The Atlantic

The Racism Behind Alien Mummy Hoaxes

Pre-Columbian bodies are once again being used as evidence for extraterrestrial life.
Source: Samuel George Morton

Peruvian archaeologists are tired of debunking claims of extraterrestrial influence on human history. In 1968, Swiss author Erich von Däniken’s Chariots of the Gods? introduced the mainstream to the theory that the Nazca Lines, the massive geoglyphs in Southern Peru whose shapes are fully visible only from the air, were landing strips for “ancient astronauts.” Archaeologists calmly disagree, positing that they were astronomical designs that turned the desert itself into an observatory, or counter constellations matching the dark spaces in the Milky Way, or, more abstractly, cosmological figures meant to be seen by skyward deities, of which ancient Peru had many. 2008’s Indiana Jones and the Kingdom of the Crystal Skull put a new spin on this old tale, including, for good measure, the large-skulled aliens that pepper North American abduction stories.

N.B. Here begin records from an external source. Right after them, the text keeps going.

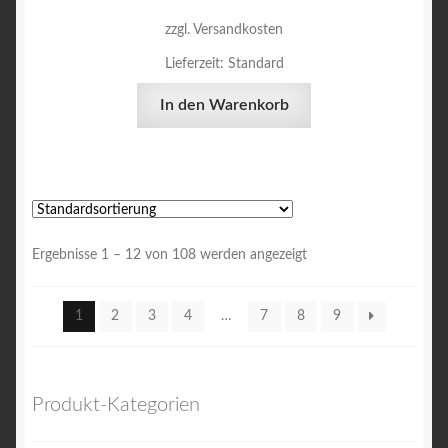
zzgl. Versandkosten
Lieferzeit:
Standard
In den Warenkorb
Ergebnisse 1 – 12 von 108 werden angezeigt
1
2
3
4
…
7
8
9
Produkt-Kategorien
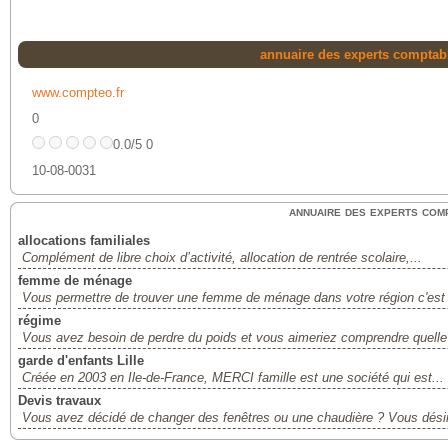
annuaire des experts compta
www.compteo.fr
0
0.0/5 0
10-08-0031
annuaire des experts com
allocations familiales
Complément de libre choix d’activité, allocation de rentrée scolaire,...
femme de ménage
Vous permettre de trouver une femme de ménage dans votre région c'est l
régime
Vous avez besoin de perdre du poids et vous aimeriez comprendre quelle s
garde d'enfants Lille
Créée en 2003 en Ile-de-France, MERCI famille est une société qui est...
Devis travaux
Vous avez décidé de changer des fenêtres ou une chaudière ? Vous désire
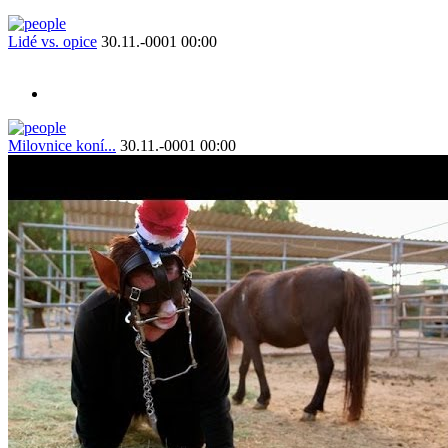
Lidé vs. opice
30.11.-0001 00:00
Milovnice koní...
30.11.-0001 00:00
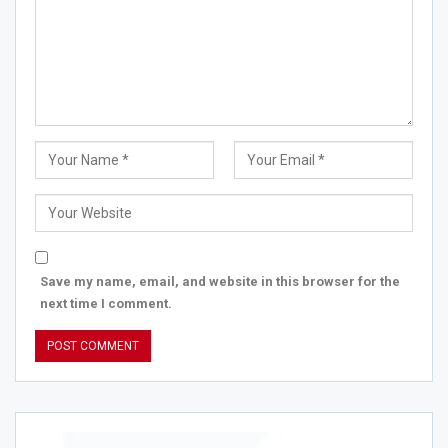
Save my name, email, and website in this browser for the
next time I comment.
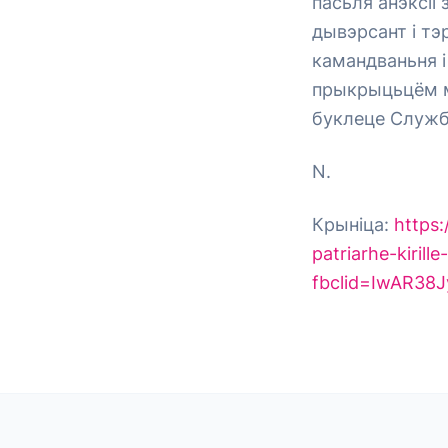
пасьля анэксіі
дывэрсант і тэ
камандваньня і
прыкрыцьцём м
буклеце Служб
N.
Крыніца:
https:
patriarhe-kiril
fbclid=IwAR38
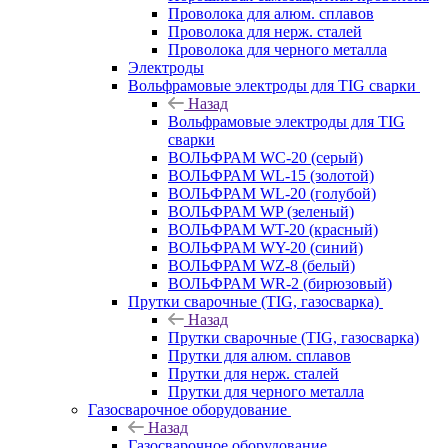
Проволока для алюм. сплавов
Проволока для нерж. сталей
Проволока для черного металла
Электроды
Вольфрамовые электроды для TIG сварки
Назад
Вольфрамовые электроды для TIG
сварки
ВОЛЬФРАМ WC-20 (серый)
ВОЛЬФРАМ WL-15 (золотой)
ВОЛЬФРАМ WL-20 (голубой)
ВОЛЬФРАМ WP (зеленый)
ВОЛЬФРАМ WT-20 (красный)
ВОЛЬФРАМ WY-20 (синий)
ВОЛЬФРАМ WZ-8 (белый)
ВОЛЬФРАМ WR-2 (бирюзовый)
Прутки сварочные (TIG, газосварка)
Назад
Прутки сварочные (TIG, газосварка)
Прутки для алюм. сплавов
Прутки для нерж. сталей
Прутки для черного металла
Газосварочное оборудование
Назад
Газосварочное оборудование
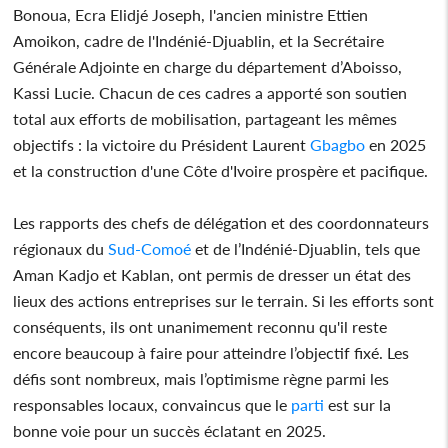
Bonoua, Ecra Elidjé Joseph, l'ancien ministre Ettien
Amoikon, cadre de l'Indénié-Djuablin, et la Secrétaire
Générale Adjointe en charge du département d’Aboisso,
Kassi Lucie. Chacun de ces cadres a apporté son soutien
total aux efforts de mobilisation, partageant les mêmes
objectifs : la victoire du Président Laurent
Gbagbo
en 2025
et la construction d'une Côte d'Ivoire prospère et pacifique.
Les rapports des chefs de délégation et des coordonnateurs
régionaux du
Sud-Comoé
et de l’Indénié-Djuablin, tels que
Aman Kadjo et Kablan, ont permis de dresser un état des
lieux des actions entreprises sur le terrain. Si les efforts sont
conséquents, ils ont unanimement reconnu qu'il reste
encore beaucoup à faire pour atteindre l’objectif fixé. Les
défis sont nombreux, mais l’optimisme règne parmi les
responsables locaux, convaincus que le
parti
est sur la
bonne voie pour un succès éclatant en 2025.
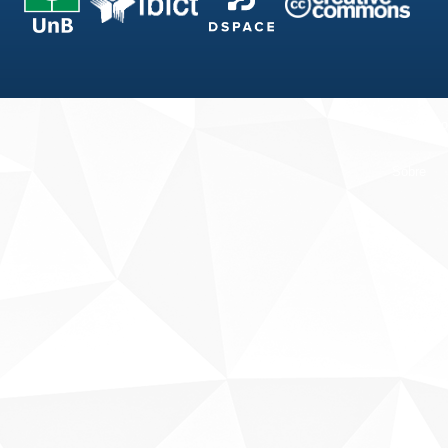
Fale conosco
Sobre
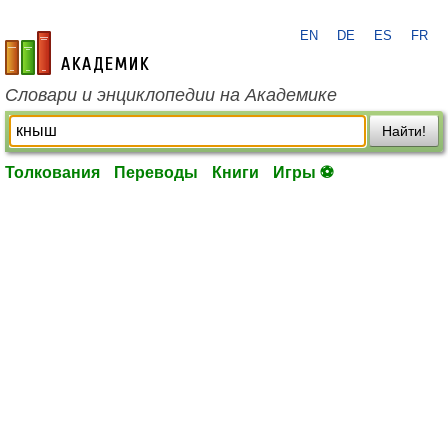
EN
DE
ES
FR
academic.ru
Словари и энциклопедии на Академике
Найти!
Толкования
Переводы
Книги
Игры ⚽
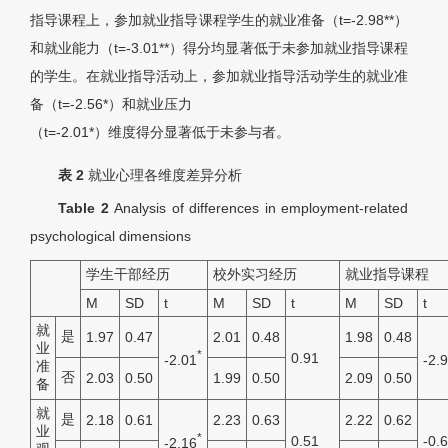
指导课程上，参加就业指导课程学生的就业准备（t=-2.98**）
和就业能力（t=-3.01**）得分均显著低于未参加就业指导课程
的学生。在就业指导活动上，参加就业指导活动学生的就业准
备（t=-2.56*）和就业压力
（t=-2.01*）维度得分显著低于未参与者。
表 2
就业心理各维度差异分析
Table 2
Analysis of differences in employment-related
psychological dimensions
学生干部经历
校外实习经历
就业指导课程
M
SD
t
M
SD
t
M
SD
t
就
是
1.97
0.47
2.01
0.48
1.98
0.48
业
*
0.91
-2.01
-2.
准
否
2.03
0.50
1.99
0.50
2.09
0.50
备
就
是
2.18
0.61
2.23
0.63
2.22
0.62
业
*
0.51
-0.
-2.16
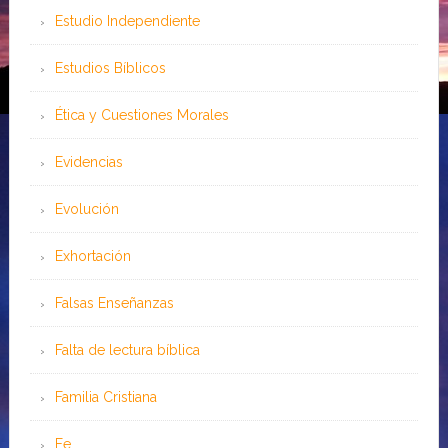
Estudio Independiente
Estudios Bíblicos
Ética y Cuestiones Morales
Evidencias
Evolución
Exhortación
Falsas Enseñanzas
Falta de lectura bíblica
Familia Cristiana
Fe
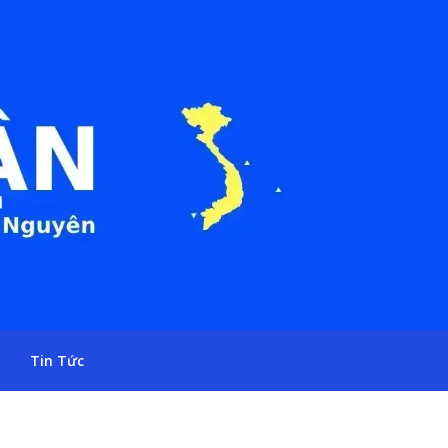
Tin Tức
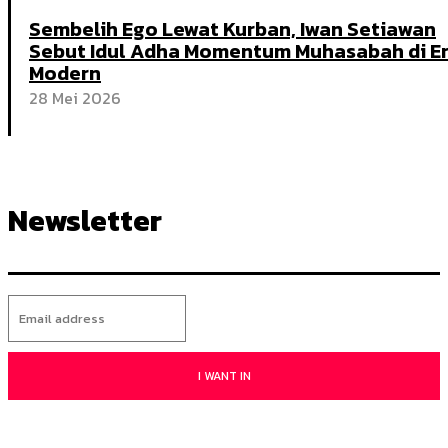
Sembelih Ego Lewat Kurban, Iwan Setiawan
Sebut Idul Adha Momentum Muhasabah di E
Modern
28 Mei 2026
Newsletter
I WANT IN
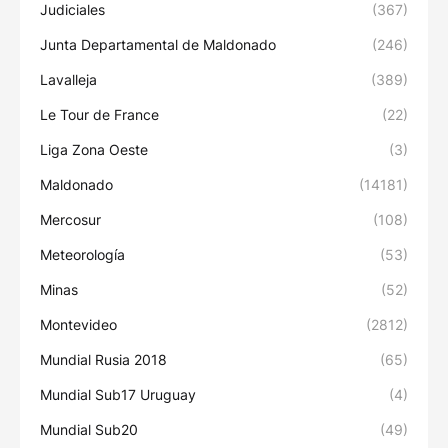
Judiciales
(367)
Junta Departamental de Maldonado
(246)
Lavalleja
(389)
Le Tour de France
(22)
Liga Zona Oeste
(3)
Maldonado
(14181)
Mercosur
(108)
Meteorología
(53)
Minas
(52)
Montevideo
(2812)
Mundial Rusia 2018
(65)
Mundial Sub17 Uruguay
(4)
Mundial Sub20
(49)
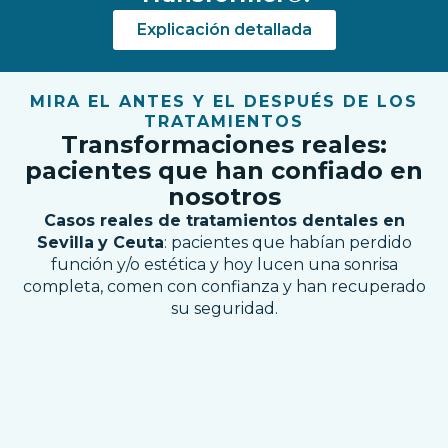
Explicación detallada
MIRA EL ANTES Y EL DESPUÉS DE LOS
TRATAMIENTOS
Transformaciones reales:
pacientes que han confiado en
nosotros
Casos reales de tratamientos dentales en
Sevilla
y Ceuta
: pacientes que habían perdido
función y/o estética y hoy lucen una sonrisa
completa, comen con confianza y han recuperado
su seguridad.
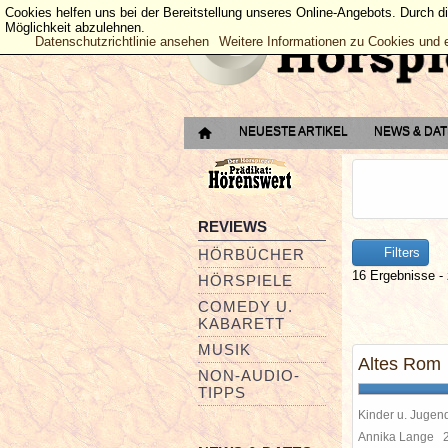
Cookies helfen uns bei der Bereitstellung unseres Online-Angebots. Durch d
Möglichkeit abzulehnen.
Datenschutzrichtlinie ansehen
Weitere Informationen zu Cookies und 
NEUESTE ARTIKEL
NEWS & DA
REVIEWS
Filters
HÖRBÜCHER
16 Ergebnisse - 
HÖRSPIELE
COMEDY U.
KABARETT
MUSIK
Altes Rom
NON-AUDIO-
TIPPS
Kinder u. Jugen
Annika Lange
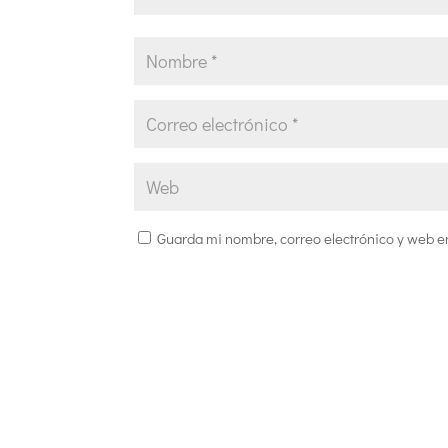
Guarda mi nombre, correo electrónico y web e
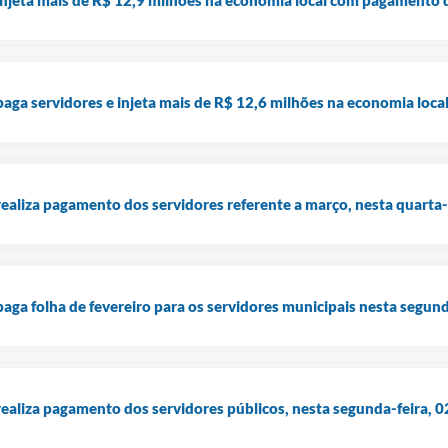
paga servidores e injeta mais de R$ 12,6 milhões na economia loca
realiza pagamento dos servidores referente a março, nesta quarta-
aga folha de fevereiro para os servidores municipais nesta segund
ealiza pagamento dos servidores públicos, nesta segunda-feira, 02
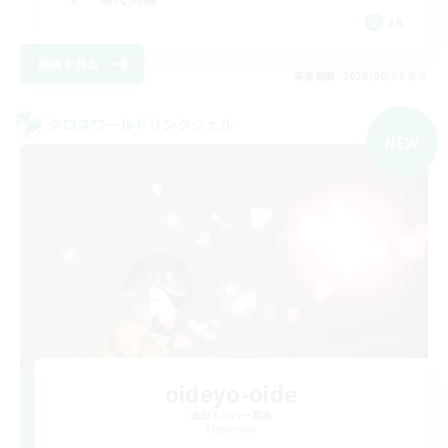
JA
詳細を見る
募集期間: 2026/09/06 まで
クロスワールドリンクシェル
NEW
oideyo-oide
追加メンバー募集
Elemental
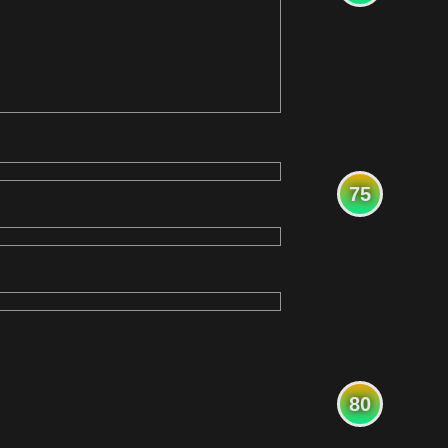
75
80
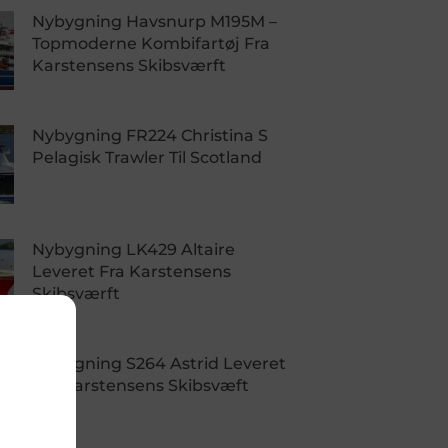
Nybygning Havsnurp M195M –
Topmoderne Kombifartøj Fra
Karstensens Skibsværft
Nybygning FR224 Christina S
Pelagisk Trawler Til Scotland
Nybygning LK429 Altaire
Leveret Fra Karstensens
Skibsværft
Nybygning S264 Astrid Leveret
Fra Karstensens Skibsvæft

Now, Peruvian scientists are furious at a new and possibly pernicious permutation of the “ancient astronaut” theory. A web series named Unearthing Nazca purports to depict the investigation of a pre-Columbian and “humanoid” mummy. Archaeologists, who have been denied access to the mummy, worry that it is as old as the series’ creators claim, but that it is actually indigenous and Andean—a real human individual that has been mutilated to look like an alien. They worry that Unearthing Nazca is an archaeological snuff film in disguise.

The series’ success is has been viewed 2.35 million times on YouTube alone. It starts with what at first seems to be a typical seated Peruvian mummy, arms wrapped around its knees, like a child waiting for its parent. Its head is elongated like those of other pre-Columbian mummies, whose societies artificially shaped their children’s crania to achieve ideals of beauty or represent group belonging.